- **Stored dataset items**

⁂

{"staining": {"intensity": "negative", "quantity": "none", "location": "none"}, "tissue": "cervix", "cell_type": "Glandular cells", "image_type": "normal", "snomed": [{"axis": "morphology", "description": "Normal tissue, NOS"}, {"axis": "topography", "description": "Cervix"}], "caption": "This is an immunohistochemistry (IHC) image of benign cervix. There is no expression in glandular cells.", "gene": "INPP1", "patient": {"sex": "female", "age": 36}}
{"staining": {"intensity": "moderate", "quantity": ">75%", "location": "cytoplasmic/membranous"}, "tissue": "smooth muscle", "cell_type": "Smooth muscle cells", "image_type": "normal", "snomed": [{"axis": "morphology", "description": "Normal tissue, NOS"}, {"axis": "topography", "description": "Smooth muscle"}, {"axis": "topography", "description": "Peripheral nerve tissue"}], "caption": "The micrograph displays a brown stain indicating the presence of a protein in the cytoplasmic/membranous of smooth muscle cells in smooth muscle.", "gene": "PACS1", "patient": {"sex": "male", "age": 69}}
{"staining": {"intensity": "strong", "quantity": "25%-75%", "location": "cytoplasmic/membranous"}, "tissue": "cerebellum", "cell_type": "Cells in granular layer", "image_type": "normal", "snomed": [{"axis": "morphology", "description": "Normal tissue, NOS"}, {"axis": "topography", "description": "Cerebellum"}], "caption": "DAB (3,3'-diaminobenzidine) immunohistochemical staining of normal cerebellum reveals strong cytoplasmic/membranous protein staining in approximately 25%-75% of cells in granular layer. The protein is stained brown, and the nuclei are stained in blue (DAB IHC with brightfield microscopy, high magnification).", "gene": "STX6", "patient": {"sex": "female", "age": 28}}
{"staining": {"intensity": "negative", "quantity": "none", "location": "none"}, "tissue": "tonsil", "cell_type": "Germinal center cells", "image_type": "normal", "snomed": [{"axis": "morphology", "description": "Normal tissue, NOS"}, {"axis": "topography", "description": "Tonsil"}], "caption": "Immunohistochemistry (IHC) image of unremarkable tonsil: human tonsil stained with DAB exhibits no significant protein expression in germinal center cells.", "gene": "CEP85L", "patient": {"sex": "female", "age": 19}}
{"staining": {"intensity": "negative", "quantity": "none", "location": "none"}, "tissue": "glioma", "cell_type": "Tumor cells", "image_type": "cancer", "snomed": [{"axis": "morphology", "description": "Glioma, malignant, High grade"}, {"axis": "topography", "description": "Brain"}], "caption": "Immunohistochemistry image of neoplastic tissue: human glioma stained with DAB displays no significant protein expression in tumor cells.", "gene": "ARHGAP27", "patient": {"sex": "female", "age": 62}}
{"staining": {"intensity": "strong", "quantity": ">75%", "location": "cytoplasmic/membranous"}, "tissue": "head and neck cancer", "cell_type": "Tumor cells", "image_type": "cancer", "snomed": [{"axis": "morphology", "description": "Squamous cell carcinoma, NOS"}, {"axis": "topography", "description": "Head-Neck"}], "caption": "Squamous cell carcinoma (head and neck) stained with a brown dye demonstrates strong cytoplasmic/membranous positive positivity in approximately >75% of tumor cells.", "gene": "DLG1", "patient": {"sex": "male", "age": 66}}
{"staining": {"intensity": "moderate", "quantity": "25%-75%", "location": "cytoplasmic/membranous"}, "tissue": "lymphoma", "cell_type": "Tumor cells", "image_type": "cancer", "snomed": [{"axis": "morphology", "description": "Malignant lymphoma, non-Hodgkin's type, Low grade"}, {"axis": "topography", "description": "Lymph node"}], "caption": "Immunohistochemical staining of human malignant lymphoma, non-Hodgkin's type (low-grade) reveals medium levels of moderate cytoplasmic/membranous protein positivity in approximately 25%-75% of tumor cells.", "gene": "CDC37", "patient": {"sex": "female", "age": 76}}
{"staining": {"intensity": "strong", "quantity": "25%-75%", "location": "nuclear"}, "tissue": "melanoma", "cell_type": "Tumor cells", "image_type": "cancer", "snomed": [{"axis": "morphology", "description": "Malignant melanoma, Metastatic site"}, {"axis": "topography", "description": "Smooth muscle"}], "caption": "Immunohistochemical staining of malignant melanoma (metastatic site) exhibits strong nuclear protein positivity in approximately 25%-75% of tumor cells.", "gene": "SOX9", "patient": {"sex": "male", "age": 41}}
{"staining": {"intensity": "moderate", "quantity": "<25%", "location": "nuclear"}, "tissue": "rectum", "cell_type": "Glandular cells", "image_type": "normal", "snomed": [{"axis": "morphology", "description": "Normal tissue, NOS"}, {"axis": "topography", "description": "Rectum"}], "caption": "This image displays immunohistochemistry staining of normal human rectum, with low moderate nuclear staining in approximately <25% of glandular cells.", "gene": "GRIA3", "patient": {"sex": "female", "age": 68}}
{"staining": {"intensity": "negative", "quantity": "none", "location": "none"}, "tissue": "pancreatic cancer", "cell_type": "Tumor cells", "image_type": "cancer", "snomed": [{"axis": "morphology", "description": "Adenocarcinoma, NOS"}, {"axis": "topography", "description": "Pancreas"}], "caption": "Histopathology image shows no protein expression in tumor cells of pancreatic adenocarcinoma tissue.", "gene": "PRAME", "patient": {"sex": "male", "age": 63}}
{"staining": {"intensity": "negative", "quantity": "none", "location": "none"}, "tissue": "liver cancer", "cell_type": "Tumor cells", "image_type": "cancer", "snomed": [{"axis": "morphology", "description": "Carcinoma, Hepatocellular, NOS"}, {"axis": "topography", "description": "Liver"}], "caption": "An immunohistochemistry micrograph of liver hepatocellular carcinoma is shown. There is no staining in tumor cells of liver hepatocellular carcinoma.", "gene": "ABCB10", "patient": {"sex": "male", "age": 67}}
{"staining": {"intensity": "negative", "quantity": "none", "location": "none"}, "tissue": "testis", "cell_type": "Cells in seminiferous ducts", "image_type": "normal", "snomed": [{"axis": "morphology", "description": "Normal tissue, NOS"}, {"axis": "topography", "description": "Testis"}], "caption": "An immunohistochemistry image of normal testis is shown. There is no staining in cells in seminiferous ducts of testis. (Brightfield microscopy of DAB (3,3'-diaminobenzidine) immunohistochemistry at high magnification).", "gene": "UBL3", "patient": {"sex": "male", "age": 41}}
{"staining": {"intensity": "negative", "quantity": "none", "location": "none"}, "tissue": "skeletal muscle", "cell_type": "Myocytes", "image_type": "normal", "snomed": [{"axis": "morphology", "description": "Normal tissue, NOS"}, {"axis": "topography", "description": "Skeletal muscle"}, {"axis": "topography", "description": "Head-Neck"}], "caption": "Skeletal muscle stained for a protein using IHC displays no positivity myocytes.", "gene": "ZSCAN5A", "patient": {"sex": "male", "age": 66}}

⁂

- **PROBLEM STATEMENT**
Return only the lines above that run from the opening line through the line containing "micrograph displays a", exactly as written.

- **THE ANSWER**
{"staining": {"intensity": "negative", "quantity": "none", "location": "none"}, "tissue": "cervix", "cell_type": "Glandular cells", "image_type": "normal", "snomed": [{"axis": "morphology", "description": "Normal tissue, NOS"}, {"axis": "topography", "description": "Cervix"}], "caption": "This is an immunohistochemistry (IHC) image of benign cervix. There is no expression in glandular cells.", "gene": "INPP1", "patient": {"sex": "female", "age": 36}}
{"staining": {"intensity": "moderate", "quantity": ">75%", "location": "cytoplasmic/membranous"}, "tissue": "smooth muscle", "cell_type": "Smooth muscle cells", "image_type": "normal", "snomed": [{"axis": "morphology", "description": "Normal tissue, NOS"}, {"axis": "topography", "description": "Smooth muscle"}, {"axis": "topography", "description": "Peripheral nerve tissue"}], "caption": "The micrograph displays a brown stain indicating the presence of a protein in the cytoplasmic/membranous of smooth muscle cells in smooth muscle.", "gene": "PACS1", "patient": {"sex": "male", "age": 69}}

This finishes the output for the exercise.